Sacred rams have survived in a mummified state, but interestingly, when X-rayed, they proved not to have any horns.  Dr. Ikram speculated that they might have been removed to use as part of kingly or priestly headdresses or regalia.

Mummified votive offerings range from sacred beetles to crocodiles, all of which were bred to serve this purpose.  Dogs, cats, shrews (sacred to the sun god), raptors, crocodiles, ibis’s, falcons, snakes (some with their heads severed), and baboons or monkeys all served their cults in this way. Dr. Ikram has looked at all of them to try to date them and determine where they came from.  Sometimes these votive mummies turn out to be fakes.  The bundle may be made form mud or stray or even papyrus stems, with only a bit of hair or bone from the sacred animal included in the bundle, to “make it so”.   In other words the part symbolized the whole.  She noted that in her experience, the finer the wrappings the more likely the contents will be fake.

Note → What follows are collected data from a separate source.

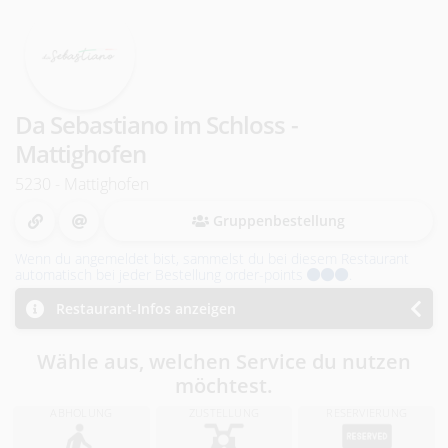
i
n
R
Da Sebastiano im Schloss -
i
Mattighofen
e
5230 - Mattighofen
Gruppenbestellung
d
Wenn du angemeldet bist, sammelst du bei diesem Restaurant
i
automatisch bei jeder Bestellung order-points
.
Restaurant-Infos anzeigen
.
I
Wähle aus, welchen Service du nutzen
möchtest.
.
ABHOLUNG
ZUSTELLUNG
RESERVIERUNG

Dr. Ikram, and Dr. Cruz-Uribe, who was in the audience, summarized the exaggerated animal aspects of Egyptian religion, particularly in the Late period and into the early Greco-Roman Period, as a reaction to the impact of invaders. The uniqueness of the “animal” deities gave the Egyptians a sense of approachability to their gods.  There may also have been a connection to the decline in state support for the temple complexes – similar to the selling of indulgences in the Medieval Period in Europe.